It hasn’t been getting much press. But numbers lately are showing a big trend in motion in global natural gas markets.
Specifically in China. Where new stats this week reveal that natgas demand is going through the roof.
Calculations from Platts on Chinese government data showed that national natgas demand in January jumped 15.3% over the same period from the previous year, to 16.89 billion cubic meters (nearly 600 billion cubic feet).
That’s a big increase. And continues a recent trend we’ve seen toward higher natural gas use in China. Overall, January’s demand was up 3.9% from December 2013–a month when the numbers also showed a significant rise in year-on-year terms.

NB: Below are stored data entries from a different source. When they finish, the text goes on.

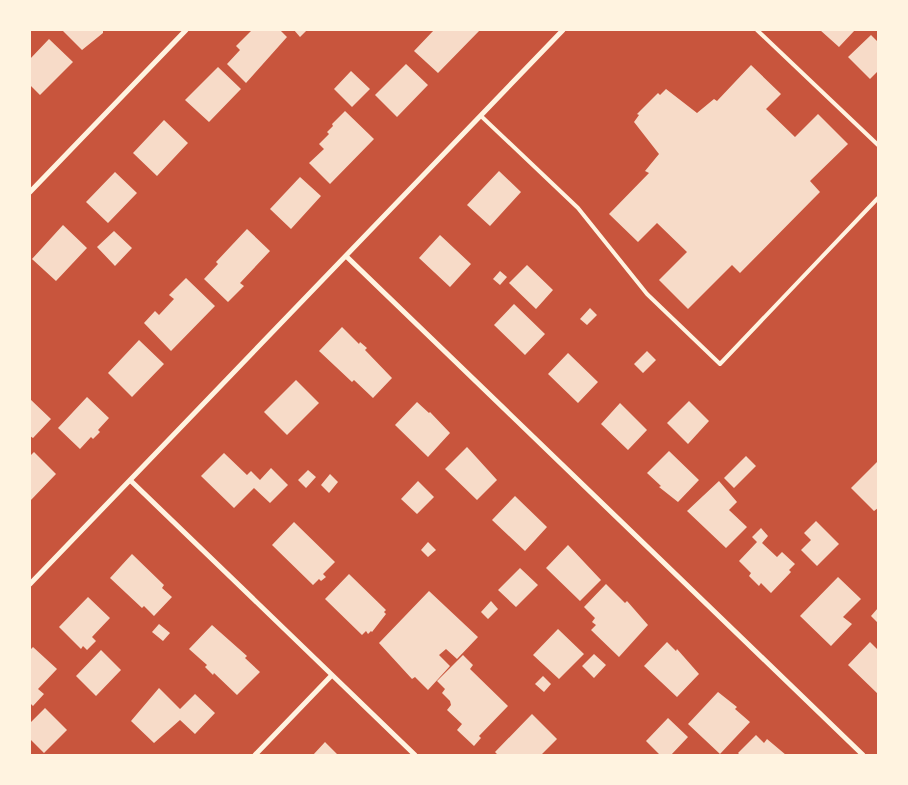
<svg xmlns="http://www.w3.org/2000/svg" width="908" height="785" viewBox="0 0 908 785" font-family="Manrope,sans-serif">
	<style>
		.building { fill: #f7dbc8 }
		.lines { fill: none; stroke-linecap: round; stroke-linejoin: round }
		.service { stroke: #fff3e0; stroke-width: 4 }
		.minor { stroke: #fff3e0; stroke-width: 5 }
	</style>
	<rect width="100%" height="100%" fill="#c8553d"/>
	<path class="building" d="M62,30h41v3l-21,17z
		M252,30h28l7,7 -41,46 -19,-19 13,-14 -4,-4z
		M294,30h13l-7,7z
		M434,30h46l-42,43 -24,-22z
		M820,30h35l-16,17z
		M871,35l7,7v29l-8,8 -22,-22z
		M49,39l24,23 -33,33 -10,-10v-26z
		M406,64l22,21 -31,32 -22,-22z
		M751,65l30,29 -15,15 29,28 23,-23 30,30 -38,37 10,11 -80,81 -8,-8 -44,44 -29,-29 28,-28 -30,-29 -19,19 -29,-28 40,-41 -4,-2 14,-17 -25,-32 5,-7 -2,-1 21,-21 2,2 6,-6 31,24 17,-14 3,2z
		M218,67l23,22 -32,33 -24,-22z
		M351,71l19,18 -18,18 -18,-18z
		M345,111l29,28 -44,45 -21,-21 15,-14 -5,-5 10,-10 -2,-2 6,-6 -1,-2z
		M164,120l24,23 -31,33 -24,-23z
		M499,171l22,21 -31,34 -23,-21z
		M115,172l22,21 -29,30 -22,-21z
		M300,177l21,19 -30,33 -21,-20z
		M63,225l24,23 -31,33 -24,-22z
		M247,229l23,22 -30,32 4,3 -16,16 -24,-23 14,-15 -2,-2z
		M114,231l18,17 -17,18 -18,-19z
		M440,235l31,29 -21,23 -31,-29z
		M527,265l26,25 -17,19 -27,-26z
		M500,271l7,6 -7,8 -7,-6z
		M186,278l29,28 -44,45 -27,-28 11,-12 4,4 15,-16 -5,-4z
		M514,304l31,30 -20,21 -31,-30z
		M590,308l7,7 -10,10 -7,-6z
		M342,327l17,17 1,-2 7,6 -2,2 27,28 -19,20 -19,-18 -2,2 -33,-31z
		M139,340l25,24 -32,33 -24,-24z
		M647,351l9,9 -13,13 -9,-9z
		M568,353l30,29 -20,21 -30,-29z
		M296,380l23,23 -32,32 -23,-23z
		M87,397l22,21 -11,12 2,2 -7,7 -2,-2 -11,12 -22,-21z
		M30,399l21,20 -18,19 -3,-2z
		M689,401l20,20 -21,23 -21,-21z
		M417,402l12,11 1,-1 20,21 -22,24 -33,-32z
		M620,403l27,27 -19,20 -27,-26z
		M467,447l30,33 -20,20 -32,-31z
		M669,451l30,29 -21,22 -19,-15 2,-1 -14,-13z
		M34,452l22,22 -26,27v-45z
		M224,453l23,22 4,-4 9,9 11,-12 17,17 -18,18 -16,-15 -20,20 -33,-32z
		M746,456l10,10 -22,22 -10,-10z
		M878,461v47l-4,3 -23,-23z
		M308,470l8,7 -10,11 -8,-8z
		M330,474l8,8 -9,11 -8,-8z
		M418,481l16,16 -17,17 -16,-15z
		M719,481l18,21 -8,8 18,17 -21,21 -39,-37z
		M515,496l32,31 -22,24 -33,-31z
		M816,521l23,23 -22,22 -16,-16 10,-10 -7,-7z
		M294,522l41,40 -12,12 3,3 -5,4 -2,-2 -6,6 -41,-40z
		M761,528l7,8 -6,7 15,14 5,-5 13,12 -6,6 2,2 -20,21 -10,-10 -2,3 -10,-10 2,-3 -12,-12 18,-19 -5,-5z
		M428,542l8,8 -8,7 -7,-7z
		M568,545l33,35 -21,21 -34,-33z
		M132,554l32,31 -2,3 10,9 -18,19 -10,-10 -2,2 -32,-30z
		M520,568l18,17 -22,22 -18,-17z
		M349,574l37,36 -2,2 2,2 -14,18 -1,-1 -3,3 -2,-3 -4,4 -37,-36z
		M838,577l23,22 -18,18 9,7 -21,22 -31,-30z
		M606,584l19,19 2,-2 21,24 -29,32 -28,-27 5,-5 -4,-3 3,-4 -11,-11z
		M429,591l49,46 -21,22 -11,-10 -7,6 11,11 -22,24 -13,-13 -3,2 -33,-36z
		M88,597l22,21 -18,19 4,4 -9,9 -4,-4 -2,3 -22,-22z
		M491,601l7,8 -10,10 -7,-7z
		M878,608v15l-7,-7z
		M159,624l11,9 -7,8 -11,-9z
		M212,625l35,31 -2,2 15,14 -23,23 -23,-22 -1,2 -8,-8 2,-2 -18,-16z
		M558,629l26,25 -25,25 -26,-24z
		M667,642l9,9 1,-2 22,25 -22,23 -33,-31z
		M870,642l8,8v44l-30,-29z
		M33,647l24,22 -19,20 6,5 -11,12 -3,-3v-53z
		M101,650l20,20 -25,26 -20,-20z
		M594,654l12,11 -12,13 -12,-12z
		M463,655l10,10 -3,4 38,37 -29,30 2,2 -7,8 -17,-16 5,-6 -15,-14 4,-5 -1,-4 -8,-8 3,-4 -8,-8z
		M543,676l8,8 -7,8 -9,-8z
		M159,688l21,21 15,-15 20,19 -20,21 -15,-14 -26,23 -23,-22z
		M718,692l19,15 -2,2 15,13 -30,32 -32,-30z
		M45,708l22,22 -23,23 -14,-14v-16z
		M532,714l25,25 -15,15 2,1h-46l-3,-3z
		M668,718l20,19 -17,18h-11l-14,-14z
		M756,735l8,8 3,-4 19,16h-46l-2,-2z
		M325,742l13,13h-25z"/>
	<g class="lines">
		<path class="service" d="M757,30l121,115
			M481,116l97,92 69,86 73,70 158,-166"/>
		<path class="minor" d="M30,192l156,-162
			M346,256l517,499
			M130,480l285,275
			M30,584l533,-554
			M255,755l77,-80"/>
	</g>
	<rect width="908" height="785" fill="none" stroke="#fff3e0" stroke-width="62"/>
</svg>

The bigger story is where Chinese supply is coming from. Domestic production for January totalled only 10.99 billion cubic meters, or 65% of overall demand. Meaning China’s market is increasingly being fed by imports.
The numbers here are eye-catching. For January, Chinese natgas imports rose 48% year-on-year, to 6.12 billion cubic meters. A major jump in supply coming into the country.
Some of this is being provided by new pipeline projects. Which saw higher levels of supply coming in from places like Central Asia and Myanmar.
But a bigger proportion is coming from LNG. China’s LNG imports were up a stunning 76.2% in January, to 2.65 million tonnes.
These figures haven’t been widely discussed. But they suggest this part of the world is emerging as a major driver of international natural gas markets.
Look for China to become a potent force in setting LNG prices. Much like the country is now doing in the global market for natural gas liquids being shipped out of plays like U.S. shale basins. We’re simply not seeing this scale of demand increase in many places on Earth.